Let’s cut through the nonsense: This wasn’t just a one-off. This extreme vegan rhetoric is something that Prescott has spouted over time. For example, he said in 2007 that “there’s never an excuse to kill and eat an animal.” That’s pretty clear. (The Holocaust Museum also stated that Prescott was “not honest” in obtaining permission to use its pictures in PETA’s Holocaust on Your Plate campaign, so it’s more than fair to be skeptical of his assertion that he’s had a change of heart.)

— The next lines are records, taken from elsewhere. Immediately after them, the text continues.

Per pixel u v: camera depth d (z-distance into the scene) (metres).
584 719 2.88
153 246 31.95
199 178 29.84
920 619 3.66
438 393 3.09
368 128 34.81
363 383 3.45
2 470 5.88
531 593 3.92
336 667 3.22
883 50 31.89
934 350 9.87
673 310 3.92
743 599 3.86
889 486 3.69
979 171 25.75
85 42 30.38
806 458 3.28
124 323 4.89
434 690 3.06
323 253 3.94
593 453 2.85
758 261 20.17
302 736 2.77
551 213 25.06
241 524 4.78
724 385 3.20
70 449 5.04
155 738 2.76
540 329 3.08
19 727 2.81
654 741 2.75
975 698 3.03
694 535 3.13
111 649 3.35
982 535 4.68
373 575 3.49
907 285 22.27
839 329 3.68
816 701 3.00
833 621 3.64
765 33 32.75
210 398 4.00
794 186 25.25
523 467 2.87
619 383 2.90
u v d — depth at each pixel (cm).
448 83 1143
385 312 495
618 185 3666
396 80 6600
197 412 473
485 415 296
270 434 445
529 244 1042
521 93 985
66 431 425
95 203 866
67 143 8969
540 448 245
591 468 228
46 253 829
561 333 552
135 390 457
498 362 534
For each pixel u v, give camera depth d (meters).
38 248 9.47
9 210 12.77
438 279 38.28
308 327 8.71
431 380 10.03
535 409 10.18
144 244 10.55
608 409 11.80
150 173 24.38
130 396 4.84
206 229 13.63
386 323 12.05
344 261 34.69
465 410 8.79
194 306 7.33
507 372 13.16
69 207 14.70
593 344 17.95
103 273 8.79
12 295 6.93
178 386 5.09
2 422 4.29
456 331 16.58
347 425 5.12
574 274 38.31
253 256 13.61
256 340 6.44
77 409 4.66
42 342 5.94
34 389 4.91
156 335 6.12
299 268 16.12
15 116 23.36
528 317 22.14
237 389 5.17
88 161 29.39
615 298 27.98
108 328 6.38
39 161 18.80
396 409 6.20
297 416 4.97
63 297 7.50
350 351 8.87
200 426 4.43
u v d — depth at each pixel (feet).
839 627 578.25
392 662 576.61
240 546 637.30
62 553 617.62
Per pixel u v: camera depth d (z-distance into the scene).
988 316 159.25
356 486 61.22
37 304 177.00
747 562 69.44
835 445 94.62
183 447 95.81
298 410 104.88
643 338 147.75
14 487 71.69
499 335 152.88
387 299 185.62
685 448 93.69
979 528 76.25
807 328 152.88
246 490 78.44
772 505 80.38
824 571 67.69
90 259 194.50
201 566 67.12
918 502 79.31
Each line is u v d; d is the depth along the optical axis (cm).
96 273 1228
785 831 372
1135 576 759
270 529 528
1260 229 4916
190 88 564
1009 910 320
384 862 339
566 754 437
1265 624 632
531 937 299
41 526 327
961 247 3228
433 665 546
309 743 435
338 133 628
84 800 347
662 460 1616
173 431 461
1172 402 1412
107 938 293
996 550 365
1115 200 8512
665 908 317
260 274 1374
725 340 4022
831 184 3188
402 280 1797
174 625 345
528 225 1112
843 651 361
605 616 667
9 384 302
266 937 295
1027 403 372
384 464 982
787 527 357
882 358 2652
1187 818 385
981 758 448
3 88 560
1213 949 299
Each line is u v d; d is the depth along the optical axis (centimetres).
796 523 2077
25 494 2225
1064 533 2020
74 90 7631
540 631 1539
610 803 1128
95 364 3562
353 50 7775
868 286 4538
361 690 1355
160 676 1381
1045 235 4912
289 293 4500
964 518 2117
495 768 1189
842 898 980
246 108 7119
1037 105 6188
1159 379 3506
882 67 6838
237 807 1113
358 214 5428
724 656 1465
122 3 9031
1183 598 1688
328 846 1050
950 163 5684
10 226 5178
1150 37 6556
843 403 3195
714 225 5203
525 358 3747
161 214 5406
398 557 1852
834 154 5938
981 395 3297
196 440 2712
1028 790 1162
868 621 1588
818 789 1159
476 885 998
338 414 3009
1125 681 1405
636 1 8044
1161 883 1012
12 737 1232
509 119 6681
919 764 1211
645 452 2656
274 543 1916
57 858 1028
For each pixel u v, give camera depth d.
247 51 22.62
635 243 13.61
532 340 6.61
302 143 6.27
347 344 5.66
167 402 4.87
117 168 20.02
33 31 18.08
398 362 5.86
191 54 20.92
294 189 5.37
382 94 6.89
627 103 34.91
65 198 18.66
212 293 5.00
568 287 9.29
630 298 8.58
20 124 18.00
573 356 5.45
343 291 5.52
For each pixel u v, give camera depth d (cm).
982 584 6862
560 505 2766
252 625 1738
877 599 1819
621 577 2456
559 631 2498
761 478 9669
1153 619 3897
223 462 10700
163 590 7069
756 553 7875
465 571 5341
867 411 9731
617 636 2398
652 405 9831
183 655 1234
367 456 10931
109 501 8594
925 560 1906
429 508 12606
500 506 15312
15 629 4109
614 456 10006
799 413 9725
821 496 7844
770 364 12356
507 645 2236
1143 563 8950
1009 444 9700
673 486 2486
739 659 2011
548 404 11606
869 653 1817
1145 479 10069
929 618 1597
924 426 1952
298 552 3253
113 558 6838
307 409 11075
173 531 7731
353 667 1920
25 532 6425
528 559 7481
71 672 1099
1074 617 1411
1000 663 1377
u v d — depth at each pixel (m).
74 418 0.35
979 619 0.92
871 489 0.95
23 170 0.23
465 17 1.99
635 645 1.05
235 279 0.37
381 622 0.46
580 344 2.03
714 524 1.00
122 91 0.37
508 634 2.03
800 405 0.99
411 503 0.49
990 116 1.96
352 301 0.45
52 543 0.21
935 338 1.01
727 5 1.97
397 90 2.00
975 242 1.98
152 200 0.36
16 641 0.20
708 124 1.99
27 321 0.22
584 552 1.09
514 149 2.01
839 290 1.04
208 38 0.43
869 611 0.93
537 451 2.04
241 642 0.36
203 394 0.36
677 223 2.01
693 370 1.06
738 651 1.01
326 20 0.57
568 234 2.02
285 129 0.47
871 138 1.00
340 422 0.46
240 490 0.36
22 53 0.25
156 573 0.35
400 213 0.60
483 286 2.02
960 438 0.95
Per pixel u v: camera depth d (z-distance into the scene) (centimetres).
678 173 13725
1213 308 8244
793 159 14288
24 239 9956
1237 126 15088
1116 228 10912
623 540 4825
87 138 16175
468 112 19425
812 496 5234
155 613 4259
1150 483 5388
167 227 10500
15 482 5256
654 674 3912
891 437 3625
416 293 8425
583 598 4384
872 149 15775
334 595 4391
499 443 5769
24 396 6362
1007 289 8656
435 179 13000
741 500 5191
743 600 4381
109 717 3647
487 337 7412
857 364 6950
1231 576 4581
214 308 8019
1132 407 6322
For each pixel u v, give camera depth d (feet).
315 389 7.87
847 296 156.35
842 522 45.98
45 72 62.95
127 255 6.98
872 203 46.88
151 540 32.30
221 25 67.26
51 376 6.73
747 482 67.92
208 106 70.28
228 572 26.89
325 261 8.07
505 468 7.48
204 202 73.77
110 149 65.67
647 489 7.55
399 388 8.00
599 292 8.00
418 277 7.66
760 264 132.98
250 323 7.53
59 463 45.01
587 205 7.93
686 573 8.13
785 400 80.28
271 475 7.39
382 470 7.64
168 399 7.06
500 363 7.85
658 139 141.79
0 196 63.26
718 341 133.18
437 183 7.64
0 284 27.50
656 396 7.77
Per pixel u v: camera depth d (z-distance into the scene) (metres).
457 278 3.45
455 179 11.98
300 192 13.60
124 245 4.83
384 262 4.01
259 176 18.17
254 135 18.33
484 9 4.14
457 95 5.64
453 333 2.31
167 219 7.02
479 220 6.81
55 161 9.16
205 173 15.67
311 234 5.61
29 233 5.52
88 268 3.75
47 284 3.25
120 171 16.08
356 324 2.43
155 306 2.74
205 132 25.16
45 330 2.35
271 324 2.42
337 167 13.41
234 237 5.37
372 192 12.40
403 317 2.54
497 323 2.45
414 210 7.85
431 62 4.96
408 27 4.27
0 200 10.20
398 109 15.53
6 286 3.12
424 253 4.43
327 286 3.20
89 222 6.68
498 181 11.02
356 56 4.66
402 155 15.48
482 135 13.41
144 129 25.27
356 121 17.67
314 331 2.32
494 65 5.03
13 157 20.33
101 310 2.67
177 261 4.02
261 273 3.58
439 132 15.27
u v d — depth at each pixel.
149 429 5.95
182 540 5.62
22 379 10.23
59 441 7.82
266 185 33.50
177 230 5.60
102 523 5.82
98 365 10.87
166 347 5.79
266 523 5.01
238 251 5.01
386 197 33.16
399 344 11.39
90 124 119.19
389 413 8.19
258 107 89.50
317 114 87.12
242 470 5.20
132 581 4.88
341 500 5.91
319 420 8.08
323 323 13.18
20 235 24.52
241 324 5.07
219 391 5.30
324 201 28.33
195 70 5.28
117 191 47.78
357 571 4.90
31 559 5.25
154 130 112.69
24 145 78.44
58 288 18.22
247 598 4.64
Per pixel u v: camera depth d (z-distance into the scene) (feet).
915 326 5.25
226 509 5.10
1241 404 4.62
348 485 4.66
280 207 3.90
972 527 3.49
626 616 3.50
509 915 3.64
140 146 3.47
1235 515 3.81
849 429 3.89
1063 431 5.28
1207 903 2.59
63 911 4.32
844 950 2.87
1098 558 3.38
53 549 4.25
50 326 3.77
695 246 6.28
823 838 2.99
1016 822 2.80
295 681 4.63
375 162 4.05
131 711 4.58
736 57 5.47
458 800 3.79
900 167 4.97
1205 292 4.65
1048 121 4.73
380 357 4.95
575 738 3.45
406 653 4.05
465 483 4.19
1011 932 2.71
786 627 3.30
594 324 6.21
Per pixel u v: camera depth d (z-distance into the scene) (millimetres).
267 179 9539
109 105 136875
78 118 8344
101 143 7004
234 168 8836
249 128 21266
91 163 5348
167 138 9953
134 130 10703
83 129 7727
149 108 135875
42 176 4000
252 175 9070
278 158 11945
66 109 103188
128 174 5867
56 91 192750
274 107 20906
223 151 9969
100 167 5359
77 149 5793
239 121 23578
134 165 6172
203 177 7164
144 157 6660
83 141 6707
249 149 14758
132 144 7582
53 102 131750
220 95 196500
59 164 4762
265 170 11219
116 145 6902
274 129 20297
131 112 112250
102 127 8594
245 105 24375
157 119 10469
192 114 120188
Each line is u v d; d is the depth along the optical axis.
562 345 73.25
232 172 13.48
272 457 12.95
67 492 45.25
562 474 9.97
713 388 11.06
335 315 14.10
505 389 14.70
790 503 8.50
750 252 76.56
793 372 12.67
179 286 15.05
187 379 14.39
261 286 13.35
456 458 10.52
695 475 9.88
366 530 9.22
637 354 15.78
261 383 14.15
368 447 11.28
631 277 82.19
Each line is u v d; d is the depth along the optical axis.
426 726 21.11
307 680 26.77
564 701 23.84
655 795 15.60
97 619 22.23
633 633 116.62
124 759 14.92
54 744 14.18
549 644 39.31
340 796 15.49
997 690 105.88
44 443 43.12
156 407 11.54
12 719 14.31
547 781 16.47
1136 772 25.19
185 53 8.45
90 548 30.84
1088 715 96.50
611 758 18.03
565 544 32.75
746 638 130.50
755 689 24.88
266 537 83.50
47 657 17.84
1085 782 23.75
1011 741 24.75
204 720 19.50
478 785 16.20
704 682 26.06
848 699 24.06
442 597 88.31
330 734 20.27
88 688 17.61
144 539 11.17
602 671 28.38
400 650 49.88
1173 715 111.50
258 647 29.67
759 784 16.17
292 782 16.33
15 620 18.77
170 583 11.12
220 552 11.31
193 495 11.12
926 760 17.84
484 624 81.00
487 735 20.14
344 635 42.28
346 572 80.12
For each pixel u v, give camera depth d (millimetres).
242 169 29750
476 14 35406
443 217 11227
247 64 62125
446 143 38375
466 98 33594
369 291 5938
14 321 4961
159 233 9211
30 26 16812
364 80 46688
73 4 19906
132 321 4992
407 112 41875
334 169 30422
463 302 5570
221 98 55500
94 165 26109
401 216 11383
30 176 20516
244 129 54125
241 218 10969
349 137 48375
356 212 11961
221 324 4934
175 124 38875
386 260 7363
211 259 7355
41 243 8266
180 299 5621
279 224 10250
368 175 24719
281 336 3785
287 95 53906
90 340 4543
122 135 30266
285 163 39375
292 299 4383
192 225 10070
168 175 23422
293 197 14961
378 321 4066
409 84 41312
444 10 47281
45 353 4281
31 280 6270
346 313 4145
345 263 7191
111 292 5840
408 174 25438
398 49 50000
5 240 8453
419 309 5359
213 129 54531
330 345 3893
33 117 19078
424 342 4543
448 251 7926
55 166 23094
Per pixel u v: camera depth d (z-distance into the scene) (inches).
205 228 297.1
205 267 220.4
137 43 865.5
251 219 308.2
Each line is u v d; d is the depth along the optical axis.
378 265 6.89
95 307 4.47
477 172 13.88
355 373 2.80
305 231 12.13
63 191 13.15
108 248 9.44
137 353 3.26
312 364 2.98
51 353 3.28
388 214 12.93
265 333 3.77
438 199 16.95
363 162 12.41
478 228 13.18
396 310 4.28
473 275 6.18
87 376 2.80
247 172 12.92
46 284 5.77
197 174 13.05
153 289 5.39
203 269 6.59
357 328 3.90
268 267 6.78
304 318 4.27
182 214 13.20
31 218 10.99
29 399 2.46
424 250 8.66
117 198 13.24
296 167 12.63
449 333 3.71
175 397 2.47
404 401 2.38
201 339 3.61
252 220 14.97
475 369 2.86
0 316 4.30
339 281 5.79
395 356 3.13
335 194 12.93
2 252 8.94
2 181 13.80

This isn’t the first time we’ve seen the convenient “my views have changed” defense at HSUS. John “J.P.” Goodwin is now a director of animal cruelty policy at HSUS, where he was hired in 1997. In the 90s Goodwin was also a spokesperson for the Animal Liberation Front, which has been designated by the FBI as a domestic terror threat. Goodwin referred to a fire that caused almost $1 million in damage by telling the Deseret News, “We’re ecstatic.” Goodwin has also said, “My goal is the abolition of animal agriculture.”
But again, we have a supposed change of heart, with HSUS CEO Wayne Pacelle saying Goodwin has reformed. (Pacelle also said that convicted dogfighting kingpin Michael Vick “would do a good job as a pet owner”—after HSUS had received $50,000 from Vick’s employer—so you can decide for yourself how credible Pacelle is.)
There’s even more. A number of HSUS staffers were contributors to the now-defunct magazine No Compromise, which was a sort of terrorist-cheerleading publication that disseminated information on building incendiary devices. A number of current HSUS employees were listed at various points as “contributors” to No Compromise, including Michael Markarian, Chief Program & Policy Officer at HSUS; Heidi Prescott, a senior VP; and Paul Shapiro, HSUS’s farm-animal VP.